Brief: In the records below, find every line that contains "Rendered" and list it.

Data extract:
---*---

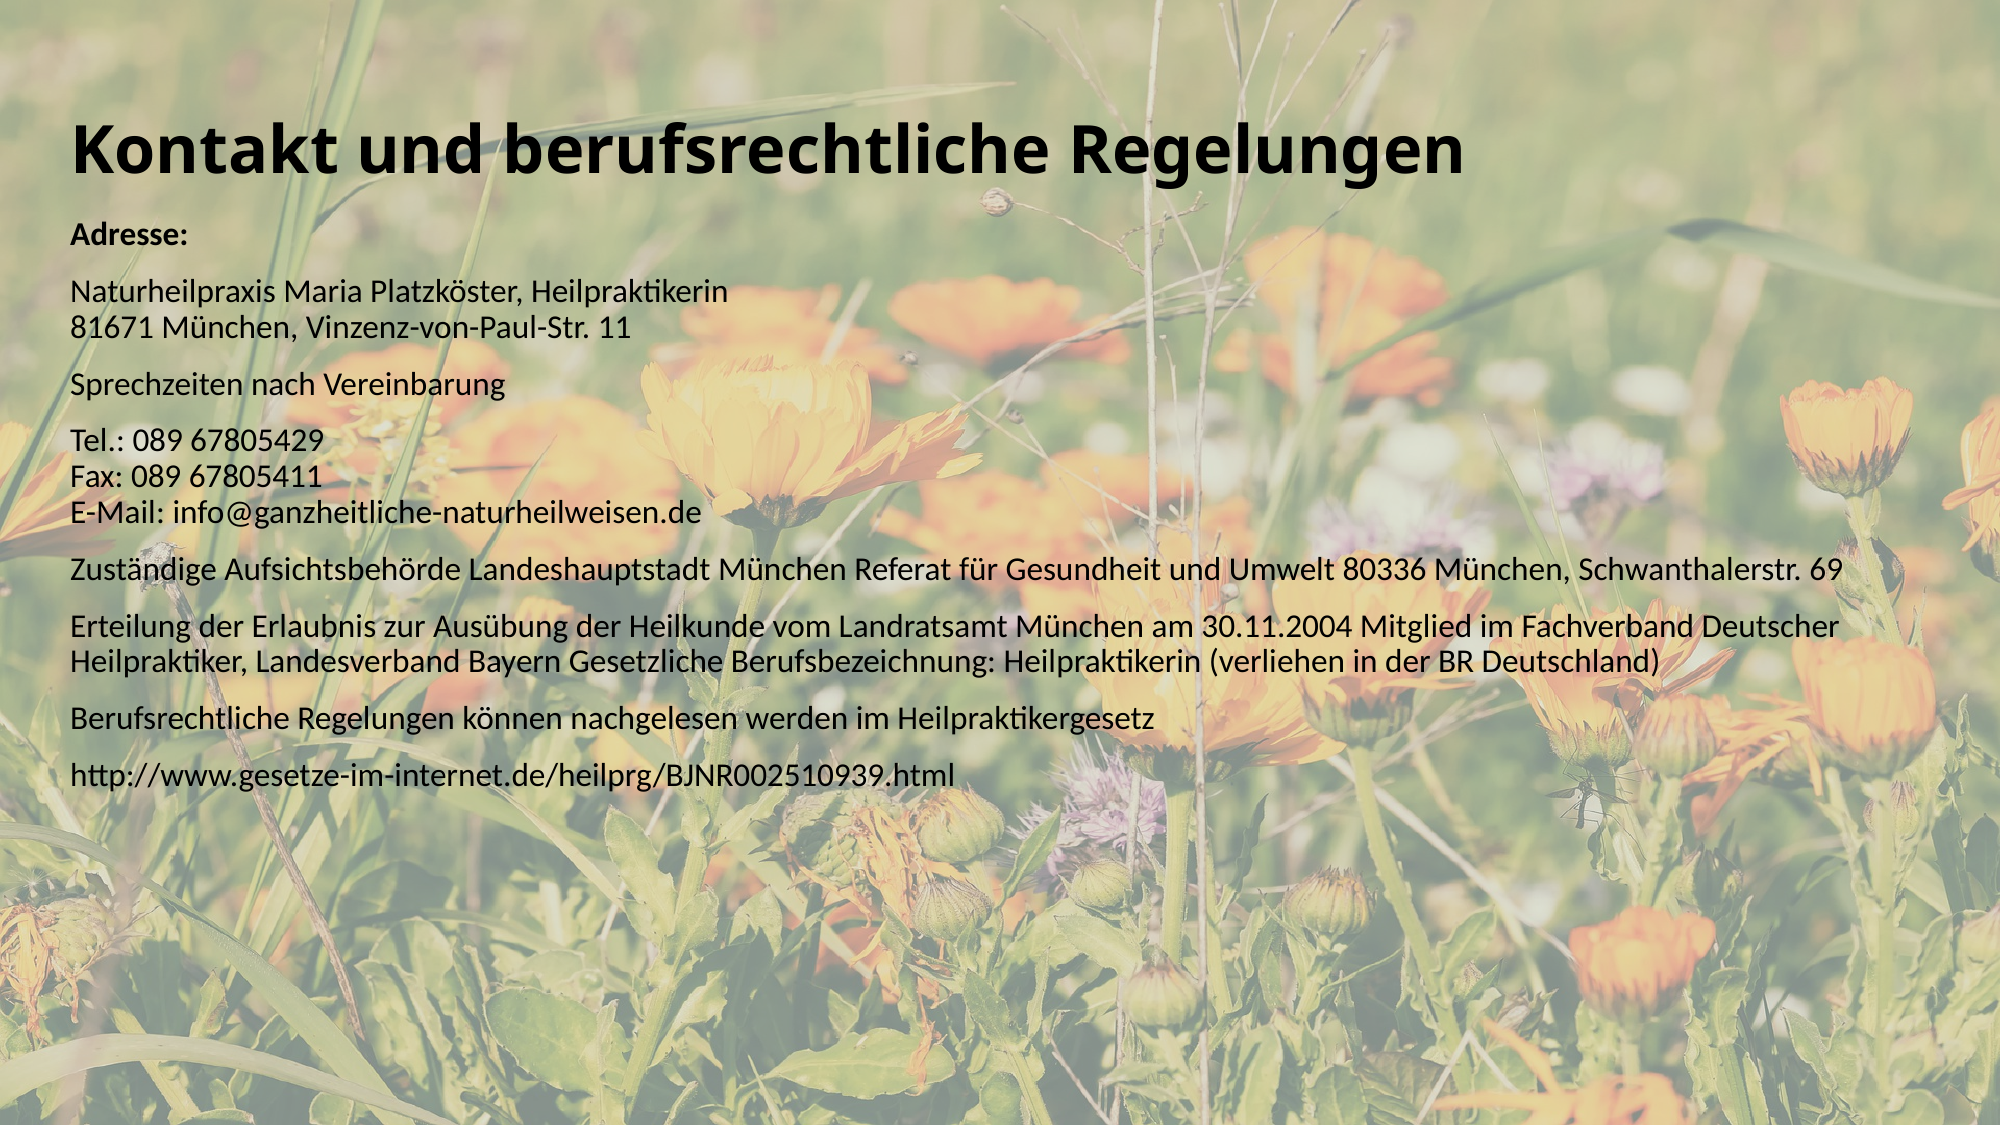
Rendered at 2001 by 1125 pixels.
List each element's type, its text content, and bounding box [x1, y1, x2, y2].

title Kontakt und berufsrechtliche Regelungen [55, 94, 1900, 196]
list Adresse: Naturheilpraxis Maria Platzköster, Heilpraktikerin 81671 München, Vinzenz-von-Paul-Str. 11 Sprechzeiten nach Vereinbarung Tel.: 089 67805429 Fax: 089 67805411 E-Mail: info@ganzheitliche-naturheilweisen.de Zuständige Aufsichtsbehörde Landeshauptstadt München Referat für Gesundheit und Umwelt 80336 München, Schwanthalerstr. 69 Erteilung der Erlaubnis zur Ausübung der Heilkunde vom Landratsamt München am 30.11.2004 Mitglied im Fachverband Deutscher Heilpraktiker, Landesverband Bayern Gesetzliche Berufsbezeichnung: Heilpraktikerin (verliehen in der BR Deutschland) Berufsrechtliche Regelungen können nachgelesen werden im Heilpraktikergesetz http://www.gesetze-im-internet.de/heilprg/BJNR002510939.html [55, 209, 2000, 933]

---*---

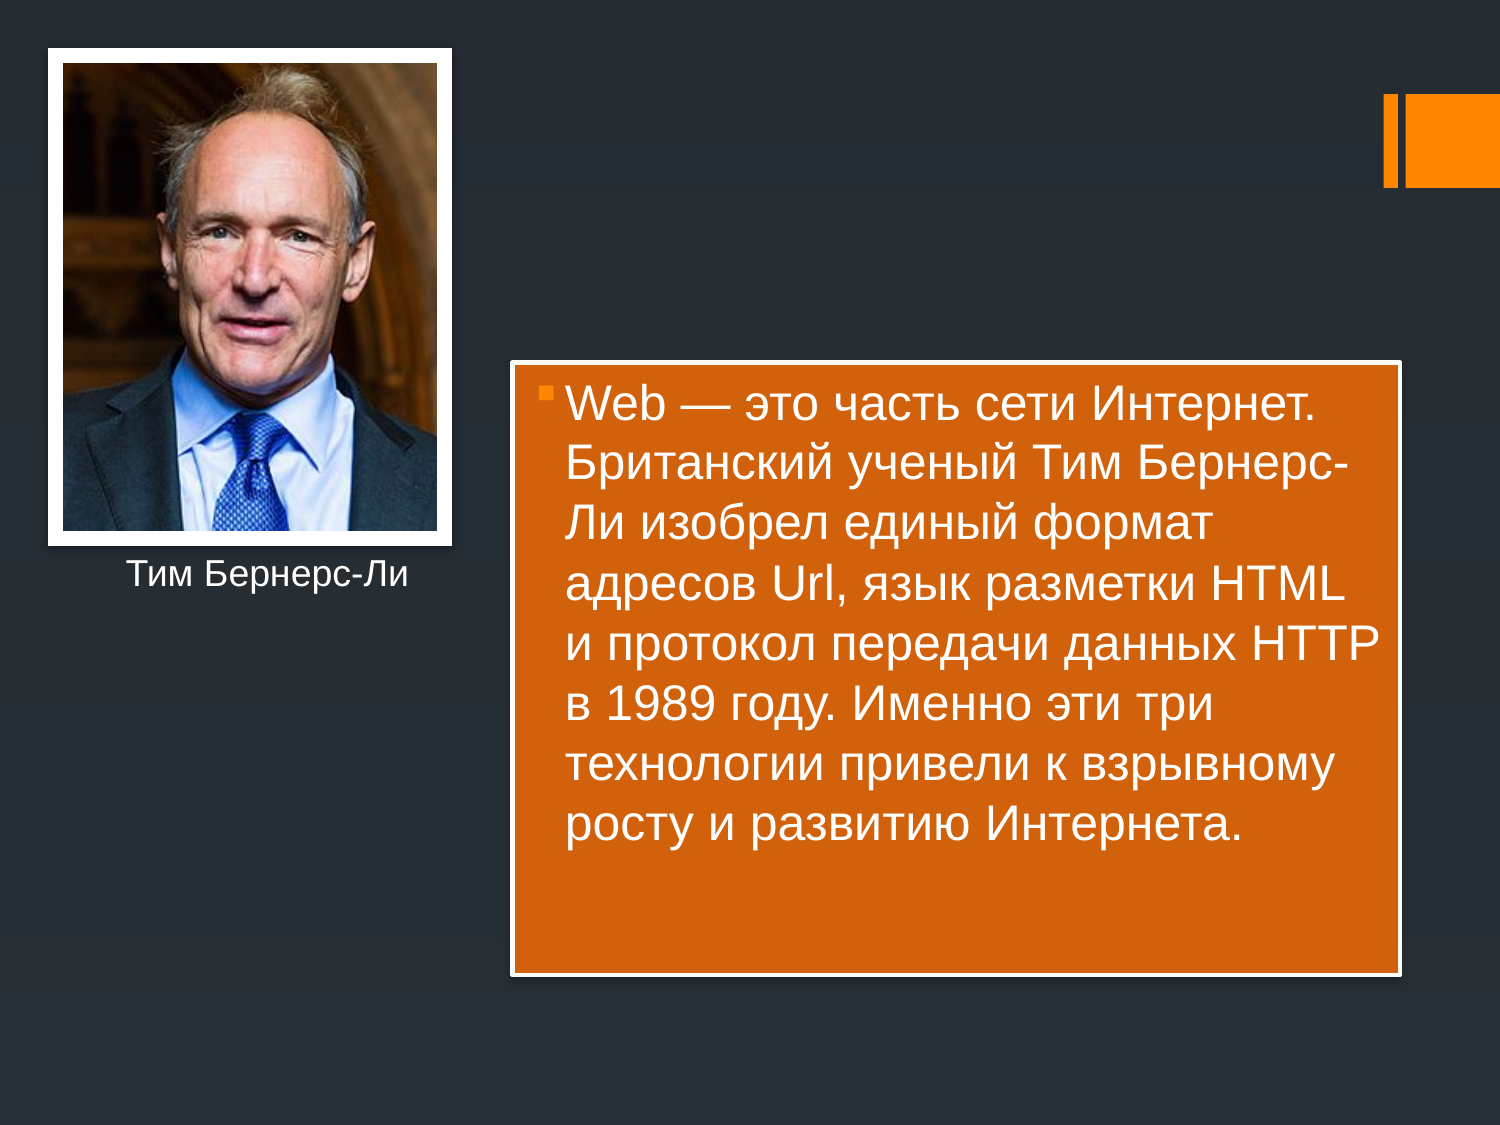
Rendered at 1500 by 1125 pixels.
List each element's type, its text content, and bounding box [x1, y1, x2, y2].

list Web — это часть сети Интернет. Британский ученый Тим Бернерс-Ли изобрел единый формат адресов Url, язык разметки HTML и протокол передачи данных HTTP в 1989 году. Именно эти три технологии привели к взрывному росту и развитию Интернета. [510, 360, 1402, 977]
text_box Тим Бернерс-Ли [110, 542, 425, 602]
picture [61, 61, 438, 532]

---*---

Output of the task:
Rendered at 2001 by 1125 pixels.
Rendered at 1500 by 1125 pixels.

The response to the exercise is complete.